TransUnion’s Industry Insights Report (IIR) for Q2 2018 found that Canadian consumer credit performance remains strong overall. In an environment of rising interest rates and revised lending rules, credit obligations have continued to increase, but serious delinquency rates have been dropping: a sign of a healthy credit consumer market.
Consumers and lenders are responding to changes in the mortgage lending environment, as evidenced by the downward trend in mortgage originations for all but the oldest segment of the population.
Impact of mortgage rules on consumers starting to show
In our Q1 2018 blog, we noted that the slowdown in mortgage originations could imply that consumers were waiting to see how the new stress test system would affect property prices and the overall market.
The figures from our latest report (Q2 2018) suggest that these new mortgage rules may indeed be having an impact on consumers. The downward trend in mortgage originations has continued across Canada, with a 3.4% decrease in the number of new mortgages issued between Q1 2017 and Q1 2018. It could be that consumers are no longer able to qualify for a loan or can’t get a loan of the value they want. Some may still be in ‘wait-and-see’ mode.
Last quarter we saw a significant difference in mortgage balances among consumers at different life stages: up for the Pre-war/Silent generation (aged between 73 and 93) but down quite significantly for Millennials (aged 23 to 38). These variations persist when it comes to mortgage originations, too.
Mortgage Originations YoY Change, By Generation
Among the older generation, the number of mortgages issued has increased by 63% year-over-year.
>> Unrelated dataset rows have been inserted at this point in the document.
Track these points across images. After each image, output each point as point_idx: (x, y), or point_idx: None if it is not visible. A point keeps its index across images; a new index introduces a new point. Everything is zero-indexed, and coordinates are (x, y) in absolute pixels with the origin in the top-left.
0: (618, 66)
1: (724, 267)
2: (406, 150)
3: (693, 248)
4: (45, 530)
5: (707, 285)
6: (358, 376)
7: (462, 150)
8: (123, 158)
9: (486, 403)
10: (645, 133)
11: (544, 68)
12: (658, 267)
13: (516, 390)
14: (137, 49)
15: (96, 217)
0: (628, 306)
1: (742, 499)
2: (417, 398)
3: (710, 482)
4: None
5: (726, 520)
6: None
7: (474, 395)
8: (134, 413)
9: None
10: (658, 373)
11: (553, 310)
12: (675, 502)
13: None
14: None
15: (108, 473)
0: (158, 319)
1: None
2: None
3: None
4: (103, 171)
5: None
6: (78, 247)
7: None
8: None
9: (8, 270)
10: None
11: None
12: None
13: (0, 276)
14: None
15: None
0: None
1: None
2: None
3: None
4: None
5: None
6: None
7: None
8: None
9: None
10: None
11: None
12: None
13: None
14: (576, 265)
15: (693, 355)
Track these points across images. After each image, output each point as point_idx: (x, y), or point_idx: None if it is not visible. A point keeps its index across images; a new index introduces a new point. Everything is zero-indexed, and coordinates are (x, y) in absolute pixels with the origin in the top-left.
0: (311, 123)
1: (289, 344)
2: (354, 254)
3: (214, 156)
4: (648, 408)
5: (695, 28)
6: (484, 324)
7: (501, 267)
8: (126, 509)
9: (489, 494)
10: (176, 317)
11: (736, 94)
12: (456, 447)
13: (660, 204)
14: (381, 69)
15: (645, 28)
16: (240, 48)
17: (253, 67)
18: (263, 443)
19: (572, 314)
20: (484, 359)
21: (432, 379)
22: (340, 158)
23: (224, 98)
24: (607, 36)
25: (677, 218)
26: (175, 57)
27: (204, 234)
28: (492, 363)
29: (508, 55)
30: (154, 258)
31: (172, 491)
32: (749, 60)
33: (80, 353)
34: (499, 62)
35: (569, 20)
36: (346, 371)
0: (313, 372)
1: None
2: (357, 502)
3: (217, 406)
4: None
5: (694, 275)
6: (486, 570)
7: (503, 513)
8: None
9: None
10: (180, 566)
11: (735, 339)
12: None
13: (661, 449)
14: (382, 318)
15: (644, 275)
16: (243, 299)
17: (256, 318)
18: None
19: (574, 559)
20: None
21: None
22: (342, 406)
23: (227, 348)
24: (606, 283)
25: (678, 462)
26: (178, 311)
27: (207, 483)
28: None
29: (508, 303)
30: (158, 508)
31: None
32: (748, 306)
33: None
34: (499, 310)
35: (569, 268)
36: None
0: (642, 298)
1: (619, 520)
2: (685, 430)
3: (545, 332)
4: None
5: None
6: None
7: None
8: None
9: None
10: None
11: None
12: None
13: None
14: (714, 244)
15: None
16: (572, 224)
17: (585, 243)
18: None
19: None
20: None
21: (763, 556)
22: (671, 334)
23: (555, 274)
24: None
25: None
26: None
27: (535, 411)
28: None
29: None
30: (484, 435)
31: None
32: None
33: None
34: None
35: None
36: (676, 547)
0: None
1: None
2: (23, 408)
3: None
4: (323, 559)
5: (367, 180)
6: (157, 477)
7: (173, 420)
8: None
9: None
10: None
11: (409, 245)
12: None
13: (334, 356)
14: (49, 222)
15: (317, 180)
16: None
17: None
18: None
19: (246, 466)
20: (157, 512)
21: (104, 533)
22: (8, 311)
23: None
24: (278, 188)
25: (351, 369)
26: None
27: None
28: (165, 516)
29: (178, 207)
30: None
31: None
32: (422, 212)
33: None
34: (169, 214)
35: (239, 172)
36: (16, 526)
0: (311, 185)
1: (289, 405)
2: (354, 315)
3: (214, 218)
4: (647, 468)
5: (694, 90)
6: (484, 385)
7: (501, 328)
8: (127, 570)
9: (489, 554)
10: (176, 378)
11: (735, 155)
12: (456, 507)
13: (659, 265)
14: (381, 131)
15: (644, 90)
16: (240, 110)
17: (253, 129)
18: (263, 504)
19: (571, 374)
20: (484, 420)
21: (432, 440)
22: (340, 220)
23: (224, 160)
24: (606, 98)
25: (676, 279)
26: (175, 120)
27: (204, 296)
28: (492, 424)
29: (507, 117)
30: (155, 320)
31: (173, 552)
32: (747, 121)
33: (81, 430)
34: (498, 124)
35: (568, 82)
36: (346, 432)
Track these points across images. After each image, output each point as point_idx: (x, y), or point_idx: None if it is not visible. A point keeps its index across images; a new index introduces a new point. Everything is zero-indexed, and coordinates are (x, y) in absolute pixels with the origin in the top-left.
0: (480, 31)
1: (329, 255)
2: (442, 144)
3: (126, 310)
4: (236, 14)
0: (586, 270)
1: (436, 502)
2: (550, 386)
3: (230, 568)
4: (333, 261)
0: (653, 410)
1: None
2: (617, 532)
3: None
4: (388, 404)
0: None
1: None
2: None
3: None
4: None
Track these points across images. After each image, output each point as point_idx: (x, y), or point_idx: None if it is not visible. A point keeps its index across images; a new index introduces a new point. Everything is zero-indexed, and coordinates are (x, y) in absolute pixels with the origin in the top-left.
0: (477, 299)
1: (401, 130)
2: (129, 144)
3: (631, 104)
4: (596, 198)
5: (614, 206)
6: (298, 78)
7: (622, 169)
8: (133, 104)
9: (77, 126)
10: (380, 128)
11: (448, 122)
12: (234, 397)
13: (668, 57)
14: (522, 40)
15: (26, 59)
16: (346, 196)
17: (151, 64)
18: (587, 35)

For Baby Boomers (aged 54 to 72), that figure is 18%. As we mentioned in our previous blog, this could be an indication that older generation Canadians are supporting younger family members, or their retirement, by re-mortgaging or borrowing against the equity of their homes.
The biggest decline in mortgage originations was among the younger generations, with a year-over-year decline of more than 22% among Gen Z (aged 18 to 23) and 19% among Millennials.
Lenders may also be adjusting to new requirements
Slicing the data a different way, the table below shows there was a decline in mortgage origination for consumers in all but the super-prime risk tier, and most significantly in the below-prime tiers.
YoY Percent Changes in Originations by Risk Tier.
These figures may well be the result of lenders focusing on lower-risk borrowers in response to the new risk exposure in the mortgage market.